» **Passage to read**:

>>

Nucleoside N-ribohydrolases and adenosine kinases in maize (Zea mays)

Radka Končitíková1, Eva Hájková1, Martina Kopečná1, Armelle Vigouroux2, Solange Moréra2 David Kopečný1

1Department of Protein Biochemistry and Proteomics, Centre of the Region Hana for Biotechnological and Agricultural Research, Faculty of Science, Palacký University, Olomouc, Czech Republic

2Laboratoire d'Enzymologie et Biochimie Structurales, CNRS, Gif-sur-Yvette, France


Nucleosides and nucleobases can be recycled to nucleoside monophosphates, which is also known as salvage pathway preserving an energy, which would otherwise be needed for de novo synthesis of purine and pyrimidine derivatives. In plants, both uridine kinase (UK, E.C. and uracil phosphoribosyl transferase act on the pyrimidine salvage pathway. In purine salvage, an important role has been shown for adenosine kinase (AK, E.C. and adenine phosphoribosyltransferase. Purine and pyrimidine nucleosides are hydrolyzed by nucleoside N-ribohydrolases (NRHs, E.C. 3.2.2.-) to corresponding nitrogenous bases and ribose. There are two NRH subclasses in the plant kingdom; one preferentially targets the purine ribosides inosine and xanthosine while the other is more active towards uridine and xanthosine.

<<

Stored data:
>>

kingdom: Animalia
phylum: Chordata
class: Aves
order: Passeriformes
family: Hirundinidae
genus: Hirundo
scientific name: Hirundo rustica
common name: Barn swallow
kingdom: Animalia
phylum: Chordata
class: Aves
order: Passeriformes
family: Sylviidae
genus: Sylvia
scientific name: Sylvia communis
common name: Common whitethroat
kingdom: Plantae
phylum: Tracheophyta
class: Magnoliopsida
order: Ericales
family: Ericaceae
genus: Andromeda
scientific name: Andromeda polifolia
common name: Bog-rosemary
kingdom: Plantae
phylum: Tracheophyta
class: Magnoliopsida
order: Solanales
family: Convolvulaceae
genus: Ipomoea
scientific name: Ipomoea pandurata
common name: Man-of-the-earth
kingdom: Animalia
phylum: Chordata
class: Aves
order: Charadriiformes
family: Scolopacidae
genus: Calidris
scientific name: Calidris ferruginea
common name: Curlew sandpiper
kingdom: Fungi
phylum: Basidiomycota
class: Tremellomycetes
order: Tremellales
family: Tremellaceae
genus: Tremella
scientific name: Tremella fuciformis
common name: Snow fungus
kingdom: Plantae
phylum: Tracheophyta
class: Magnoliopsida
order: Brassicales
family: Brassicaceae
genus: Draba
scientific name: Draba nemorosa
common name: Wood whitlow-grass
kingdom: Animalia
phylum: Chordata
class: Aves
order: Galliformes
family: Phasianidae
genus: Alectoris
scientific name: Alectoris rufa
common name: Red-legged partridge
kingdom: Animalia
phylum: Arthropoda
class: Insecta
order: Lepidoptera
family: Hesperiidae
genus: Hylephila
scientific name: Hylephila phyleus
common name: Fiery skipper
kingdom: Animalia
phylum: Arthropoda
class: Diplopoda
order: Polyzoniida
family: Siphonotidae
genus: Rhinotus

<<

» **Work task 1**: According to the maize enzyme abstract, what do nucleoside N-ribohydrolases hydrolyze purine and pyrimidine nucleosides into?
» **Work task 2**: Write out the stretch of the maize enzyme abstract from "Nucleosides and nucleobases" through "uridine and xanthosine.".
The records have nothing to do with the maize enzyme abstract.

» **Exercise output 1**: The corresponding nitrogenous bases and ribose.

» **Exercise output 2**:
Nucleosides and nucleobases can be recycled to nucleoside monophosphates, which is also known as salvage pathway preserving an energy, which would otherwise be needed for de novo synthesis of purine and pyrimidine derivatives. In plants, both uridine kinase (UK, E.C. and uracil phosphoribosyl transferase act on the pyrimidine salvage pathway. In purine salvage, an important role has been shown for adenosine kinase (AK, E.C. and adenine phosphoribosyltransferase. Purine and pyrimidine nucleosides are hydrolyzed by nucleoside N-ribohydrolases (NRHs, E.C. 3.2.2.-) to corresponding nitrogenous bases and ribose. There are two NRH subclasses in the plant kingdom; one preferentially targets the purine ribosides inosine and xanthosine while the other is more active towards uridine and xanthosine.